Short-Range Oversquashing

TL;DR

This paper investigates oversquashing in message passing neural networks, revealing it occurs even in short-range tasks and can be mitigated by transformers rather than traditional rewiring techniques, highlighting the limitations of current explanations.

Contribution

The study uncovers that oversquashing is not solely a long-range issue and introduces a new understanding of its mechanisms, favoring transformers over MPNNs for addressing oversquashing.

Findings

Oversquashing occurs in short-range problems, not just long-range.

Virtual nodes do not resolve short-range oversquashing.

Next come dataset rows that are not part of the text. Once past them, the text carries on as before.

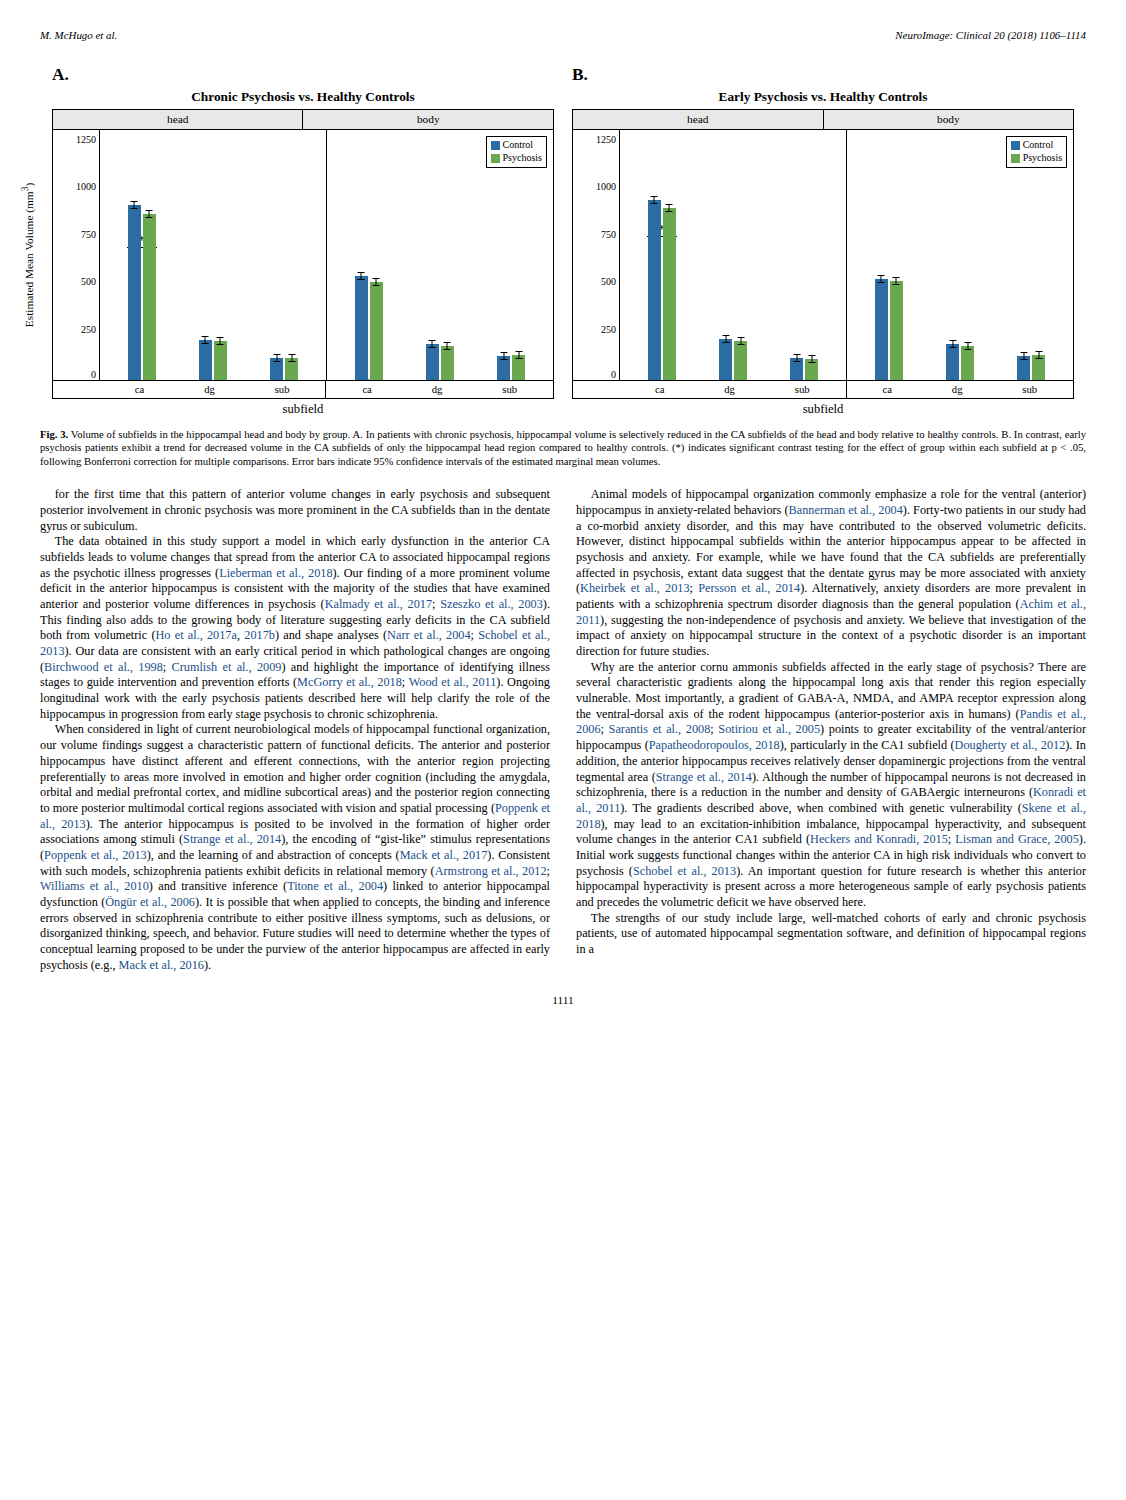M. McHugo et al.
NeuroImage: Clinical 20 (2018) 1106–1114
A.
Chronic Psychosis vs. Healthy Controls
head
body
Control
Psychosis
Estimated Mean Volume (mm3) 1250 1000 750 500 250 0
*
*
ca dg sub
ca dg sub
subfield
B.
Early Psychosis vs. Healthy Controls
head
body
Control
Psychosis
1250 1000 750 500 250 0
*
ca dg sub
ca dg sub
subfield
Fig. 3. Volume of subfields in the hippocampal head and body by group. A. In patients with chronic psychosis, hippocampal volume is selectively reduced in the CA subfields of the head and body relative to healthy controls. B. In contrast, early psychosis patients exhibit a trend for decreased volume in the CA subfields of only the hippocampal head region compared to healthy controls. (*) indicates significant contrast testing for the effect of group within each subfield at p < .05, following Bonferroni correction for multiple comparisons. Error bars indicate 95% confidence intervals of the estimated marginal mean volumes.
for the first time that this pattern of anterior volume changes in early psychosis and subsequent posterior involvement in chronic psychosis was more prominent in the CA subfields than in the dentate gyrus or subiculum.
The data obtained in this study support a model in which early dysfunction in the anterior CA subfields leads to volume changes that spread from the anterior CA to associated hippocampal regions as the psychotic illness progresses (Lieberman et al., 2018). Our finding of a more prominent volume deficit in the anterior hippocampus is consistent with the majority of the studies that have examined anterior and posterior volume differences in psychosis (Kalmady et al., 2017; Szeszko et al., 2003). This finding also adds to the growing body of literature suggesting early deficits in the CA subfield both from volumetric (Ho et al., 2017a, 2017b) and shape analyses (Narr et al., 2004; Schobel et al., 2013). Our data are consistent with an early critical period in which pathological changes are ongoing (Birchwood et al., 1998; Crumlish et al., 2009) and highlight the importance of identifying illness stages to guide intervention and prevention efforts (McGorry et al., 2018; Wood et al., 2011). Ongoing longitudinal work with the early psychosis patients described here will help clarify the role of the hippocampus in progression from early stage psychosis to chronic schizophrenia.
When considered in light of current neurobiological models of hippocampal functional organization, our volume findings suggest a characteristic pattern of functional deficits. The anterior and posterior hippocampus have distinct afferent and efferent connections, with the anterior region projecting preferentially to areas more involved in emotion and higher order cognition (including the amygdala, orbital and medial prefrontal cortex, and midline subcortical areas) and the posterior region connecting to more posterior multimodal cortical regions associated with vision and spatial processing (Poppenk et al., 2013). The anterior hippocampus is posited to be involved in the formation of higher order associations among stimuli (Strange et al., 2014), the encoding of “gist-like” stimulus representations (Poppenk et al., 2013), and the learning of and abstraction of concepts (Mack et al., 2017). Consistent with such models, schizophrenia patients exhibit deficits in relational memory (Armstrong et al., 2012; Williams et al., 2010) and transitive inference (Titone et al., 2004) linked to anterior hippocampal dysfunction (Öngür et al., 2006). It is possible that when applied to concepts, the binding and inference errors observed in schizophrenia contribute to either positive illness symptoms, such as delusions, or disorganized thinking, speech, and behavior. Future studies will need to determine whether the types of conceptual learning proposed to be under the purview of the anterior hippocampus are affected in early psychosis (e.g., Mack et al., 2016).
Animal models of hippocampal organization commonly emphasize a role for the ventral (anterior) hippocampus in anxiety-related behaviors (Bannerman et al., 2004). Forty-two patients in our study had a co-morbid anxiety disorder, and this may have contributed to the observed volumetric deficits. However, distinct hippocampal subfields within the anterior hippocampus appear to be affected in psychosis and anxiety. For example, while we have found that the CA subfields are preferentially affected in psychosis, extant data suggest that the dentate gyrus may be more associated with anxiety (Kheirbek et al., 2013; Persson et al., 2014). Alternatively, anxiety disorders are more prevalent in patients with a schizophrenia spectrum disorder diagnosis than the general population (Achim et al., 2011), suggesting the non-independence of psychosis and anxiety. We believe that investigation of the impact of anxiety on hippocampal structure in the context of a psychotic disorder is an important direction for future studies.
Why are the anterior cornu ammonis subfields affected in the early stage of psychosis? There are several characteristic gradients along the hippocampal long axis that render this region especially vulnerable. Most importantly, a gradient of GABA-A, NMDA, and AMPA receptor expression along the ventral-dorsal axis of the rodent hippocampus (anterior-posterior axis in humans) (Pandis et al., 2006; Sarantis et al., 2008; Sotiriou et al., 2005) points to greater excitability of the ventral/anterior hippocampus (Papatheodoropoulos, 2018), particularly in the CA1 subfield (Dougherty et al., 2012). In addition, the anterior hippocampus receives relatively denser dopaminergic projections from the ventral tegmental area (Strange et al., 2014). Although the number of hippocampal neurons is not decreased in schizophrenia, there is a reduction in the number and density of GABAergic interneurons (Konradi et al., 2011). The gradients described above, when combined with genetic vulnerability (Skene et al., 2018), may lead to an excitation-inhibition imbalance, hippocampal hyperactivity, and subsequent volume changes in the anterior CA1 subfield (Heckers and Konradi, 2015; Lisman and Grace, 2005). Initial work suggests functional changes within the anterior CA in high risk individuals who convert to psychosis (Schobel et al., 2013). An important question for future research is whether this anterior hippocampal hyperactivity is present across a more heterogeneous sample of early psychosis patients and precedes the volumetric deficit we have observed here.
The strengths of our study include large, well-matched cohorts of early and chronic psychosis patients, use of automated hippocampal segmentation software, and definition of hippocampal regions in a
1111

Transformers outperform MPNNs in mitigating oversquashing.

Abstract

Message Passing Neural Networks (MPNNs) are widely used for learning on graphs, but their ability to process long-range information is limited by the phenomenon of oversquashing. This limitation has led some researchers to advocate Graph Transformers as a better alternative, whereas others suggest that it can be mitigated within the MPNN framework, using virtual nodes or other rewiring techniques. In this work, we demonstrate that oversquashing is not limited to long-range tasks, but can also arise in short-range problems. This observation allows us to disentangle two distinct mechanisms underlying oversquashing: (1) the bottleneck phenomenon, which can arise even in low-range settings, and (2) the vanishing gradient phenomenon, which is closely associated with long-range tasks. We further show that the short-range bottleneck effect is not captured by existing explanations for oversquashing, and that adding virtual nodes does not resolve it. In contrast, transformers do succeed in such tasks, positioning them as the more compelling solution to oversquashing, compared to specialized MPNNs.